MARCH 6 – JUNE 21, 2020
Emily Galusha Gallery
Curated by Mac Star McCusker with Kelly Connole
It’s Still Political, curated by Mac Star McCusker with Kelly Connole as Curatorial Advisor, revisits the themes addressed by Sexual Politics: Gender, Sexuality, and Queerness in Contemporary Ceramics, an exhibition originally on view at Northern Clay Center in the spring of 2015. In that exhibition, Kelly Connole wrote, “Artists have the potential to freeze a moment in our collective cultural history, record it, interpret it, and help us breathe in the truth of our own time.”
The theme is just as relevant today. It’s Still Political focuses on gender fluidity, specifically, gender expression. McCusker offers, “We are all forced to participate in narrowly defined gender roles. Feminine men and masculine women have assumptions immediately made about their sexuality even though gender expression and gender identity have nothing to do with sexuality.” Five years after the original exhibition, it is still a misconception frequently held in our culture.
This exhibition features works by artists who actively engage in and promote insightful dialogue about gender expression and identity and provides much-needed current perspectives on the subject within the context of both human experience and ceramics.

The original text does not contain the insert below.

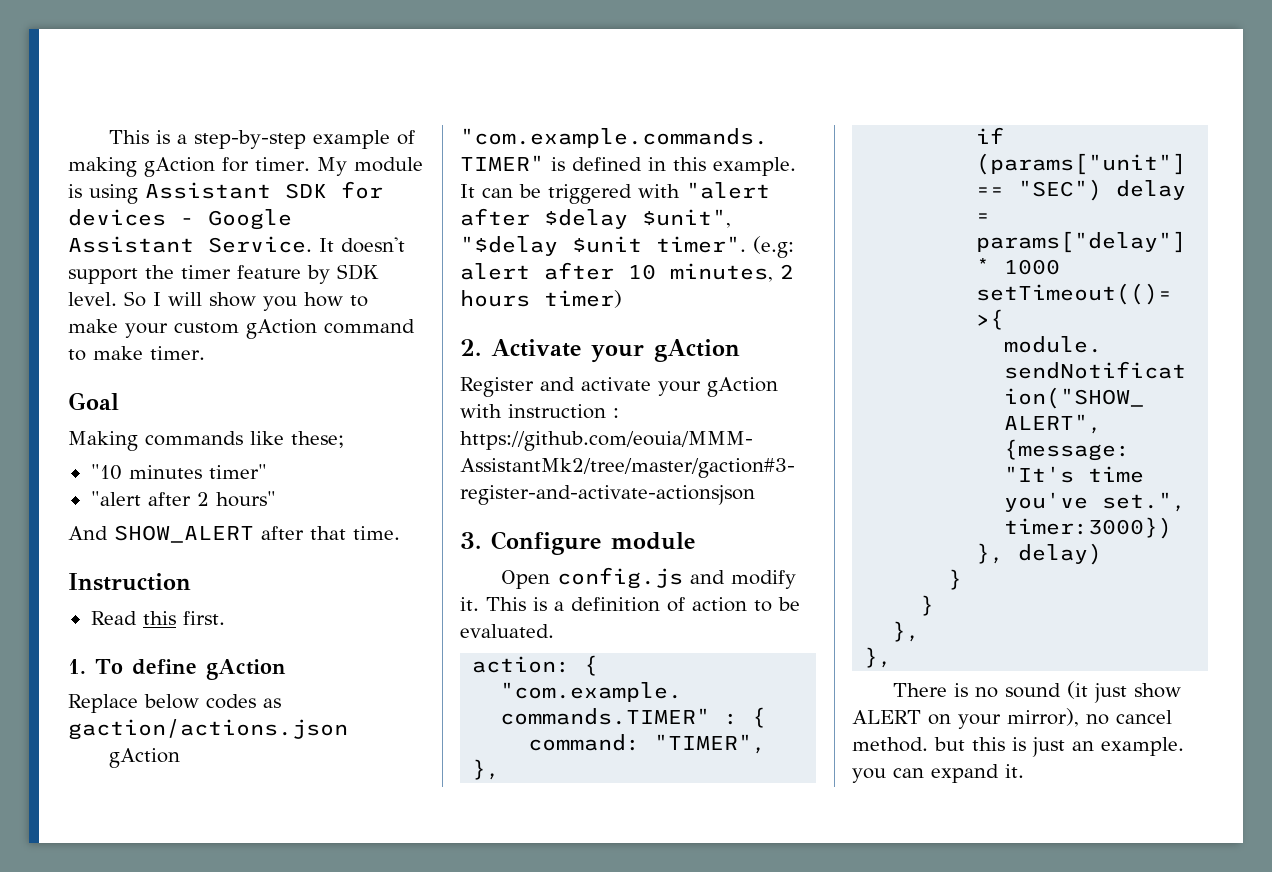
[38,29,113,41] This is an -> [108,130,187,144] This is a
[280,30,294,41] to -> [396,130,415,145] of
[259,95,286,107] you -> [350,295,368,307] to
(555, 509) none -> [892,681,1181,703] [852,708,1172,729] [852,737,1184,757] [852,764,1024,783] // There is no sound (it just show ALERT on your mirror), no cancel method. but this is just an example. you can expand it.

Participating artists include: Shane Elliot Bowers, Dekalb, Illinois; Shannon Gross, Gettysburg, Pennsylvania; Arthur Halvorsen, Somerville, Massachusetts; G.V. Kelley, Lincoln, Nebraska; Mac Star McCusker, Durham, North Carolina; Marval Rex, Los Angeles, California; and Maya Vivas, Portland, Oregon.
About the curator
A maker themself of wheel-thrown, slab-built, and sculpted ceramics, McCusker’s work “spotlights the policing of gender, anti-discrimination laws, Bathroom Bills, and issues addressing the LGBTQ community.” The artist has produced work in such series as The Transition Series, Project Canary: The Gender Magnet Drop, Trans-Action Figures, among others. McCusker lives and maintains a studio in North Carolina and currently teaches at Odyssey Clayworks. They hold an MFA from Georgia State University in Atlanta and a BA from Armstrong Atlantic State University in Savannah, Georgia.
Of their practice, McCusker says, “Living and working in the state of North Carolina has forced me to address things affecting my community, making me the subject of my own work. I have become, for better or worse, visible and vulnerable through making and creating ceramic sculptures. I am generating a dialogue about my life, my own narrative, political, and social concerns, and through that process I am educating others.”